Dataset / Tabular

OHS-LFS Consistent Series Weights 1994-2007 (South Africa)

Abstract

One focus of post apartheid research in South Africa is change. Questions include the progress of South Africa in the economic, social and political arena. National datasets such as the October Household Surveys (OHS) and Labour Force Surveys (LFS) provide a rich source of information on both economic and social variables in a cross sectional framework. These datasets are repeated annually or biannually and therefore have the potential to highlight changes over time. Yet to treat the cross sectional national data as a time series requires that, when stacked side by side, the data produce realistic trends. Since these data were not designed to be used as a time series, there are changes in sample design, the interview process and shifts in the sampling frame which can cause unrealistic changes in aggregates over a short period of time. This raises concerns about the validity of using these datasets as a time
series to examine change.

The aggregate trends calculated from the OHS and LFS show the data to be both temporally and internally inconsistent. Examining the weights given in the datasets, in addition to the public documentation, it is clear that the Statistics South Africa (StatsSA) household and person weights are not simple design weights i.e. inverse inclusion probability weights. StatsSA poststratifies the person design weight to external population totals. Since the data are cross sectional the intention of the post-stratification adjustment is to produce best estimates of the population given the information available at the time and temporal consistency is not considered. This creates problems when the data is used as a time series.

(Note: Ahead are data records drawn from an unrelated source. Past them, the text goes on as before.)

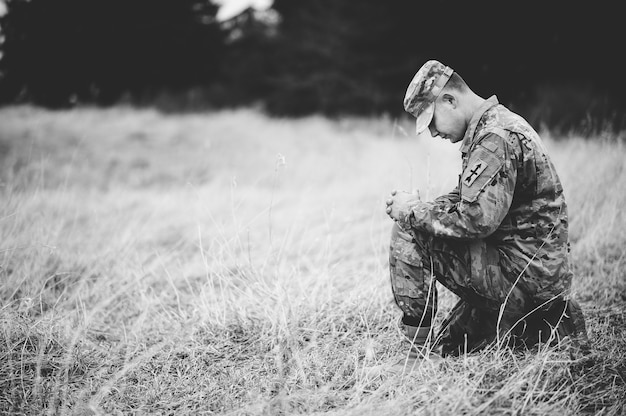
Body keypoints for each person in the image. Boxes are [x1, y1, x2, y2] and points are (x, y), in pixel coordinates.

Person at [385, 59, 589, 360]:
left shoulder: (496, 137)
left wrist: (411, 212)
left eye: (431, 121)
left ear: (450, 100)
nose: (431, 133)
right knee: (450, 346)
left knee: (407, 229)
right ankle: (545, 323)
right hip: (531, 275)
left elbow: (476, 220)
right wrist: (425, 206)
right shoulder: (494, 127)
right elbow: (469, 198)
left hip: (521, 279)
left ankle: (413, 355)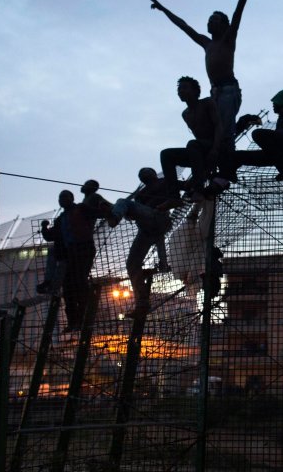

A project was thus undertaken by Nicola Branson at the University of Cape Town, with a scholarship from DataFirst as part of DataFirst's Data Quality Project, funded by the Mellon Foundation. to design a new set of person and household weights for the OHS 1994-1999 and the LFS 2000-2007. These weights are generated using an entropy estimation technique. The new weights result in consistent demographic and geographic trends and greater consistency between person and household level analysis.

This dataset consists of the cross-entrophy weights and the research resources used to construct them, including the syntax files, as well as background documentation on the project, and other research output. These should be used with the OHS and LFS data available from the data portal.